Shuffle spill is controlled by the spark.shuffle.spill and spark.shuffle.memoryFraction configuration parameters. If spill is enabled (it is by default) then shuffle files will spill to disk if they start using more than given by memoryFraction (20% by default).

The metrics are very confusing. My reading of the code is that "Shuffle spill (memory)" is the amount of memory that was freed up as things were spilled to disk. The code for "Shuffle spill (disk)" looks like it's the amount actually written to disk.

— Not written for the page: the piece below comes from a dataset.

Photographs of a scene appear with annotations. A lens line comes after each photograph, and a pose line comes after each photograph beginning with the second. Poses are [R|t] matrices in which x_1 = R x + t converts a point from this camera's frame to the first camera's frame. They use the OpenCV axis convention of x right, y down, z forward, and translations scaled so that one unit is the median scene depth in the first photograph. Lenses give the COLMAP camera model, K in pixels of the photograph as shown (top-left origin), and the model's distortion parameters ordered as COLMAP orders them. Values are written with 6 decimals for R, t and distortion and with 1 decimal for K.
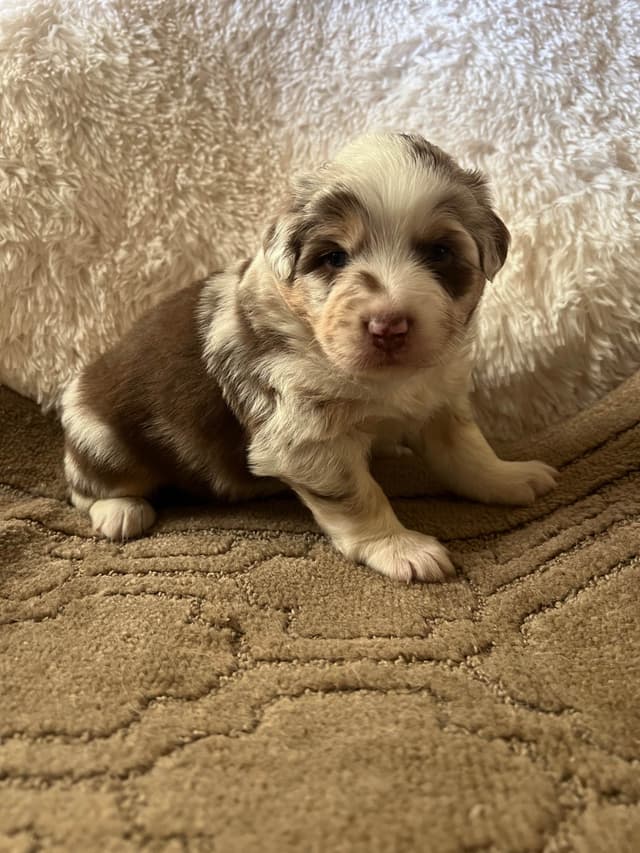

By the code for "Shuffle write" I think it's the amount written to disk directly — not as a spill from a sorter.



回答3:

One more note on how to prevent shuffle spill, since I think that is the most important part of the question from a performance aspect (shuffle write, as mentioned above, is a required part of shuffling).

Spilling occurs when the at shuffle read, any reducer cannot fit all of the records assigned to it in memory in the shuffle space on that executor. If your shuffle is unbalanced (e.g. some output partitions are much larger than some input partitions), you may have shuffle spill even if the partitions "fit in memory" before the shuffle. The best way to control this is by A) balancing the shuffle... e.g changing your code to reduce before shuffling or by shuffling on different keys or B) changing the shuffle memory settings as suggested above Given the extent of the spill to disk you probably need to do A rather than B.



回答4:

shuffle data

Shuffle write means those data which have written to your local file system in temporary cache location. In yarn cluster mode, you may set this property with attribute "yarn.nodemanager.local-dirs" in yarn-site.xml. Therefor, the "shuffle write" means the size of data which you've written to the temporary location; "Shuffle spill" is more likely your shuffle stage result. Anyway, those figure are accumulated.